The Ministry and the Ministry of Education have begun the process of addressing quality PE in special and mainstream schools. We are working to add to literacy and numeracy through physical literacy particularly as we seek all creative ways to address the challenge of non-communicable and lifestyle diseases such as obesity and heart disease. The NCD statistics for the Pacific are frightening and we cannot afford to lose young people before their time. Nor can we afford the increase of our amputee population with up to 1 amputation every 8 hours in Fiji, often as a result of NCDs. Persons with disabilities are not spared from NCDs and this adds to the urgency of implementing a comprehensive PE programme in all our schools.

As we know, quality physical education promotes social, cooperative and problem-solving competencies. Physical education and activity provide opportunities for our children to develop their skills, explore their abilities and to improve their academic results. Early participation in PE and early discovery of talent and abilities have a lasting and positive effect on us all.

The Ministry will closely follow the process and results of this one-year program and its impact on our learners with disabilities and our teachers. We will also work in partnership with the Sports Commission and NSOs to include the programme as part of our rural and urban training sessions. Through cooperation with Ministers of Sport in the Pacific, we hope to share the learning so that they can adapt the program to their specific national needs as we meet our commitment to south-south cooperation.

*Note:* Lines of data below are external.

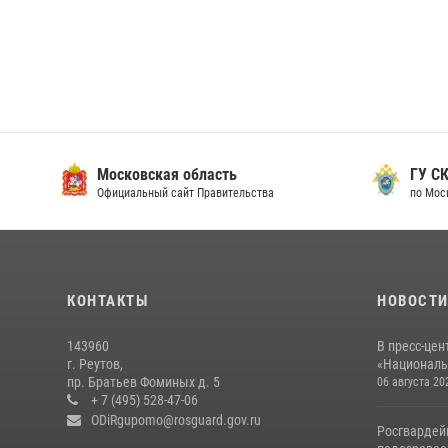
Московская область
ГУ СК
Официальный сайт Правительства
по Мос
КОНТАКТЫ
НОВОСТ
143960
В пресс-цен
г. Реутов,
«Националь
пр. Братьев Фоминых д. 5
06 августа 20
+ 7 (495) 528-47-06
ODiRgupomo@rosguard.gov.ru
Росгвардей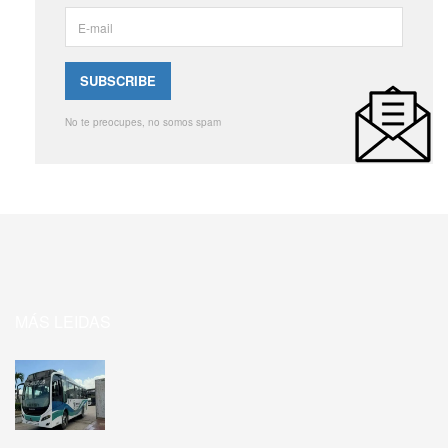
No te preocupes, no somos spam
MÁS LEIDAS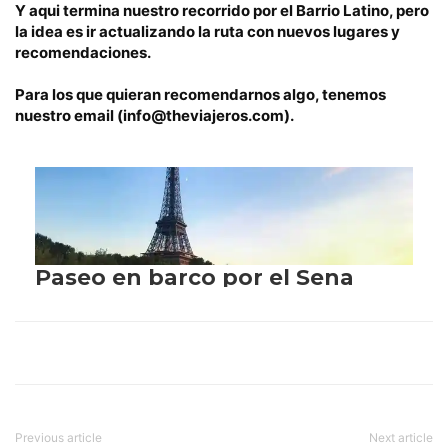
Y aqui termina nuestro
recorrido por el Barrio Latino
, pero
la idea es
ir actualizando la ruta
con nuevos lugares y
recomendaciones.
Para los que quieran recomendarnos algo, tenemos
nuestro email (info@theviajeros.com).
Previous article
Next article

The Ministry, with other Ministries, will continue to emphasise PE and sports development and the beneficial impact on young people. Sport has a positive impact on anti-social behaviour and can effectively divert youths from participating in illegal activities. However, while we focus on the youth, we must not forget the impact of physical activity on the elder generations many of whom succumb to NCDs far too early.

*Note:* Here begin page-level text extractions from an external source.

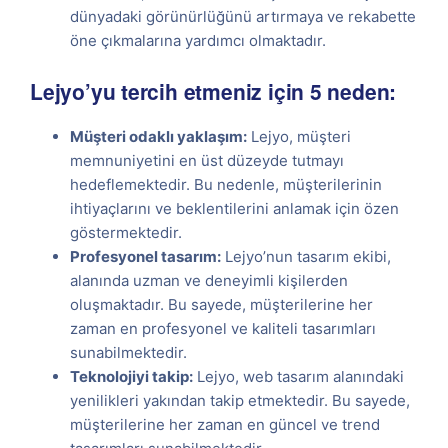
dünyadaki görünürlüğünü artırmaya ve rekabette
öne çıkmalarına yardımcı olmaktadır.
Lejyo’yu tercih etmeniz için 5 neden:
Müşteri odaklı yaklaşım:
Lejyo, müşteri
memnuniyetini en üst düzeyde tutmayı
hedeflemektedir. Bu nedenle, müşterilerinin
ihtiyaçlarını ve beklentilerini anlamak için özen
göstermektedir.
Profesyonel tasarım:
Lejyo’nun tasarım ekibi,
alanında uzman ve deneyimli kişilerden
oluşmaktadır. Bu sayede, müşterilerine her
zaman en profesyonel ve kaliteli tasarımları
sunabilmektedir.
Teknolojiyi takip:
Lejyo, web tasarım alanındaki
yenilikleri yakından takip etmektedir. Bu sayede,
müşterilerine her zaman en güncel ve trend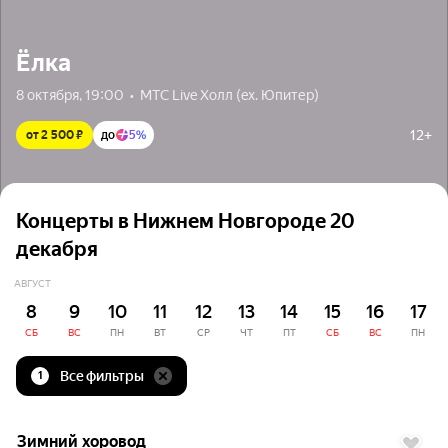
Ёлка
8 октября, 19:00  •  МТС Live Холл (ex. Юпитер)
12+
от 2 500 ₽
до
5%
Концерты в Нижнем Новгороде 20
декабря
АВГУСТ
8
9
10
11
12
13
14
15
16
17
СБ
ВС
ПН
ВТ
СР
ЧТ
ПТ
СБ
ВС
ПН
Все фильтры
1
до
5%
Зимний хоровод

The Ministry emphasises advocacy work and community-based awareness that involves our communities. Maximum involvement of families, community, faith-based organisations and stakeholders will see the holistic progress of such initiatives, achieving positive results.

I wish you all well in meeting our combined commitment to inclusion. It is my pleasure to declare this Adaptive and Inclusive Physical Activity and Sports Workshop open.

Vinaka. Dhanyavaad. Shokran. Thank you.